Adapun yang diatur dalam KUHPdt mewajibkan kepada debitur untuk mengganti
barang pinjaman dengan barang yang baru, karena obyek dari pinjaman adalah
sesuatu yang menghabis, sehingga debitur harus bertanggung jawab atas
kemusnahan barang pinjaman.
D. Rikun Pinjam Meminjam
Rukun pinjam meminjam ada empat macam dengan syaratnya masing-masing
sebagai berikut:
1. Orang-orang yang meminjamkan, disyaratkan;
Berhak berbuat kebaikan tanpa ada yang menghalangi. Orang yang dipaksa
anak kecil tidak sah meminjamkan.
Barang yang dipinjamkan itu milik sendiri atau menjadi tanggung jawab orang
yang meminjamkannya.
2. Orang-orang yang meminjam, disyaratkan;
Berhak menerima kebaikan. Oleh sebab itu, orang gila atau anak kecil tidak sah
meminjam.
Hanya mengambil manfaat dari barang dari barang yang dipinjam.
3. Barang yang dipinjam, disyaratkan;
Ada manfaatnya
Barang itu kekal (tidak habis setelah diambil manfaatnya). Oleh karena itu,
makanan yang setelah dimanfaatkan menjadi habis atau berkurang zatnya tidak
sah dipinjamkan.
4. Akad, yaitu ijab dan qabul.
Pinjam-meminjam berakhir apabila barang yang dipinjam telah diambil manfaatnya
dan harus segera dikembalikan kepada yang memilikinya. Pinjam-meminjam berakhir
apabila salah satu dari kedua belah pihak meninggal dunia atau gila. Barang yang
dipinjam dapat diminta kembali sewaktu-waktu, karena pinjam meminjam bukan
merupakan perjanjian yang tepat.
Jika terjadi perselisihan pendapat antara yang meminjamkan dengan yang
meminjam barang tentang barang itu sudah dikembalikan atau belum, maka yang
dibenarkan adalah yang meminjamkan dikuatkan dengan sumpah. Hal ini didasarkan
padda hokum asalnya yaitu belum dikembalikan.
A. Kesimpulan
Setelah menyusun makalah ini yang berjudul, “Pinjam Meminjam dalam Islam”,
Penulis menyimpulkan bahwa dalam proses pinjam meminjam di kalangan masyrakat
harus memperhatikan beberapa hal sebelum melakukannya, Agar tidak terjadi hal-hal yang
tidak diinginkan seperti yang terjadi saat sekarang ini.

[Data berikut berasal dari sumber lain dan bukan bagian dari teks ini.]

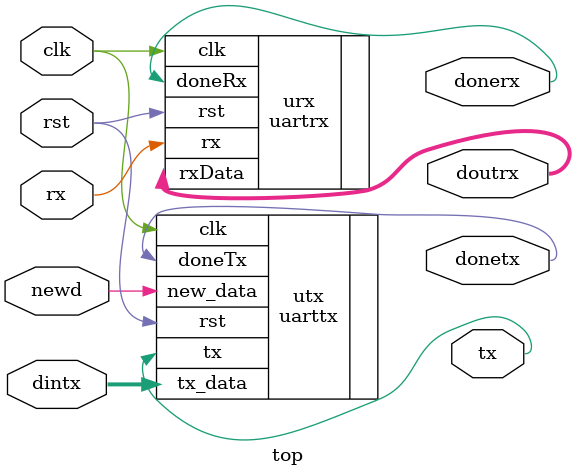
<source format=v>
module top#(
	parameter clk_freq = 1000000,
	parameter baud_rate = 9600
)(donerx,donetx,doutrx,tx,clk,rst,rx,newd,dintx);
output donerx,donetx,tx;
output [7:0] doutrx;
input clk,rst,rx,newd;
input [7:0] dintx;

uarttx #( 					
	.clk_freq(clk_freq),
	.baud_rate(baud_rate)
)
utx(.doneTx(donetx),.tx(tx),.clk(clk),.rst(rst),.new_data(newd),.tx_data(dintx));
uartrx#(
	.clk_freq(clk_freq),
	.baud_rate(baud_rate)
)
urx(.doneRx(donerx),.rxData(doutrx),.clk(clk),.rst(rst),.rx(rx));
endmodule
</source>
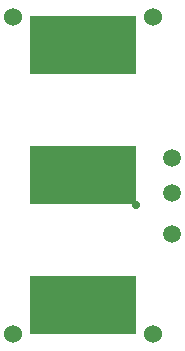
<source format=gbl>
G04*
G04 #@! TF.GenerationSoftware,Altium Limited,Altium Designer,22.4.2 (48)*
G04*
G04 Layer_Physical_Order=2*
G04 Layer_Color=16711680*
%FSLAX44Y44*%
%MOMM*%
G71*
G04*
G04 #@! TF.SameCoordinates,9B9F8FC9-ABE2-414B-8338-F90C526896C9*
G04*
G04*
G04 #@! TF.FilePolarity,Positive*
G04*
G01*
G75*
%ADD27C,1.5240*%
%ADD28C,0.7000*%
%ADD29C,1.5000*%
%ADD30R,9.0000X5.0000*%
D27*
X134000Y284000D02*
D03*
X16000D02*
D03*
X134000Y16000D02*
D03*
X16000D02*
D03*
D28*
X120000Y125000D02*
D03*
X75000Y37340D02*
D03*
Y240030D02*
D03*
X71120Y171450D02*
D03*
D29*
X150000Y100000D02*
D03*
Y135000D02*
D03*
Y165000D02*
D03*
D30*
X75000Y260000D02*
D03*
Y40000D02*
D03*
Y150000D02*
D03*
M02*

</source>
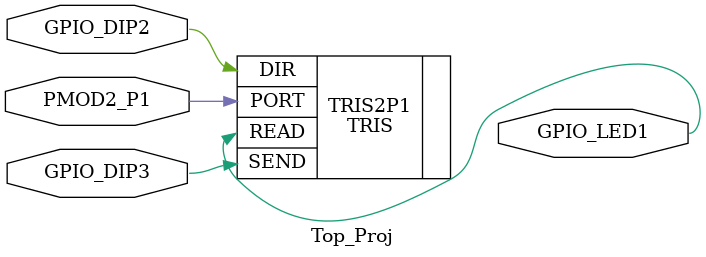
<source format=v>
module Top_Proj(
	PMOD2_P1,     
	GPIO_LED1,
	GPIO_DIP2,
	GPIO_DIP3
	);

	//Entradas
	input GPIO_DIP2, GPIO_DIP3;
	
	//Saidas
	output GPIO_LED1 ;      	
	inout PMOD2_P1;

	
	TRIS TRIS2P1(
    .PORT(PMOD2_P1),
    .DIR(GPIO_DIP2),
    .SEND(GPIO_DIP3),
    .READ(GPIO_LED1)	
	);
 endmodule 
</source>
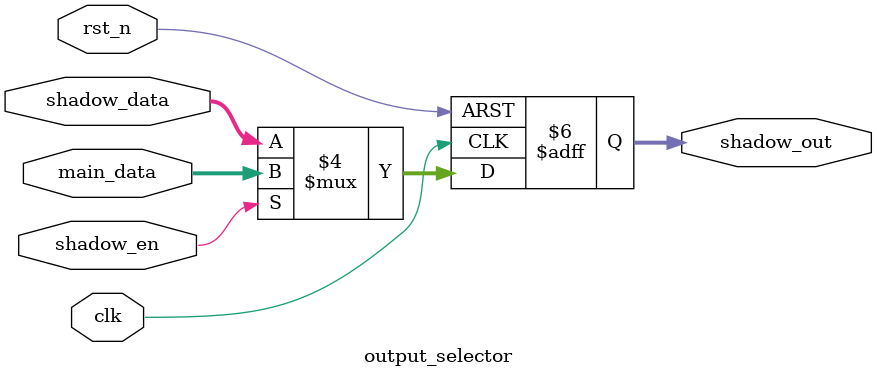
<source format=sv>
module async_shadow_reg #(
    parameter WIDTH = 16
)(
    input wire clk,
    input wire rst_n,
    input wire [WIDTH-1:0] data_in,
    input wire shadow_en,
    output wire [WIDTH-1:0] shadow_out
);
    // Internal connection signals
    wire [WIDTH-1:0] data_capture_out;
    wire [WIDTH-1:0] main_data_out;
    wire [WIDTH-1:0] shadow_storage_out;
    
    // Instantiate data capture pipeline stage
    data_capture_stage #(
        .WIDTH(WIDTH)
    ) u_data_capture (
        .clk(clk),
        .rst_n(rst_n),
        .data_in(data_in),
        .data_out(data_capture_out)
    );
    
    // Instantiate main data processing stage
    main_data_stage #(
        .WIDTH(WIDTH)
    ) u_main_data (
        .clk(clk),
        .rst_n(rst_n),
        .data_in(data_capture_out),
        .data_out(main_data_out)
    );
    
    // Instantiate shadow storage stage
    shadow_storage_stage #(
        .WIDTH(WIDTH)
    ) u_shadow_storage (
        .clk(clk),
        .rst_n(rst_n),
        .data_in(main_data_out),
        .shadow_en(shadow_en),
        .data_out(shadow_storage_out)
    );
    
    // Instantiate output selection logic
    output_selector #(
        .WIDTH(WIDTH)
    ) u_output_selector (
        .clk(clk),
        .rst_n(rst_n),
        .main_data(main_data_out),
        .shadow_data(shadow_storage_out),
        .shadow_en(shadow_en),
        .shadow_out(shadow_out)
    );
    
endmodule

// Stage 1: Data capture module
module data_capture_stage #(
    parameter WIDTH = 16
)(
    input wire clk,
    input wire rst_n,
    input wire [WIDTH-1:0] data_in,
    output reg [WIDTH-1:0] data_out
);
    // Register input data with reset
    always @(posedge clk or negedge rst_n) begin
        if (!rst_n)
            data_out <= {WIDTH{1'b0}};
        else
            data_out <= data_in;
    end
endmodule

// Stage 2: Main data processing module
module main_data_stage #(
    parameter WIDTH = 16
)(
    input wire clk,
    input wire rst_n,
    input wire [WIDTH-1:0] data_in,
    output reg [WIDTH-1:0] data_out
);
    // Process and register data with reset
    always @(posedge clk or negedge rst_n) begin
        if (!rst_n)
            data_out <= {WIDTH{1'b0}};
        else
            data_out <= data_in;
    end
endmodule

// Stage 3: Shadow storage module
module shadow_storage_stage #(
    parameter WIDTH = 16
)(
    input wire clk,
    input wire rst_n,
    input wire [WIDTH-1:0] data_in,
    input wire shadow_en,
    output reg [WIDTH-1:0] data_out
);
    // Store shadow value when enabled
    always @(posedge clk or negedge rst_n) begin
        if (!rst_n)
            data_out <= {WIDTH{1'b0}};
        else if (shadow_en)
            data_out <= data_in;
    end
endmodule

// Output selection logic module
module output_selector #(
    parameter WIDTH = 16
)(
    input wire clk,
    input wire rst_n,
    input wire [WIDTH-1:0] main_data,
    input wire [WIDTH-1:0] shadow_data,
    input wire shadow_en,
    output reg [WIDTH-1:0] shadow_out
);
    // Select and register output with improved timing
    always @(posedge clk or negedge rst_n) begin
        if (!rst_n)
            shadow_out <= {WIDTH{1'b0}};
        else if (shadow_en)
            shadow_out <= main_data;
        else
            shadow_out <= shadow_data;
    end
endmodule
</source>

Semoga Allah Taala memberikan kemampuan kepada kita untuk dapat mengikuti dan
mentaati petunjuk dalam hal pinjam-meminjam dan bersedekah dalam ajaran islam.
Amin…
B. Saran
Dalam penyusunan makalah ini, masih banyak terdapat kekurangan-kekurangan, untuk
itu penulis sangat mengharapkan partisipasi rekan dan dosen berupa saran serta kritik yang
bersifat membangun demi penyempurnaan makalah ini.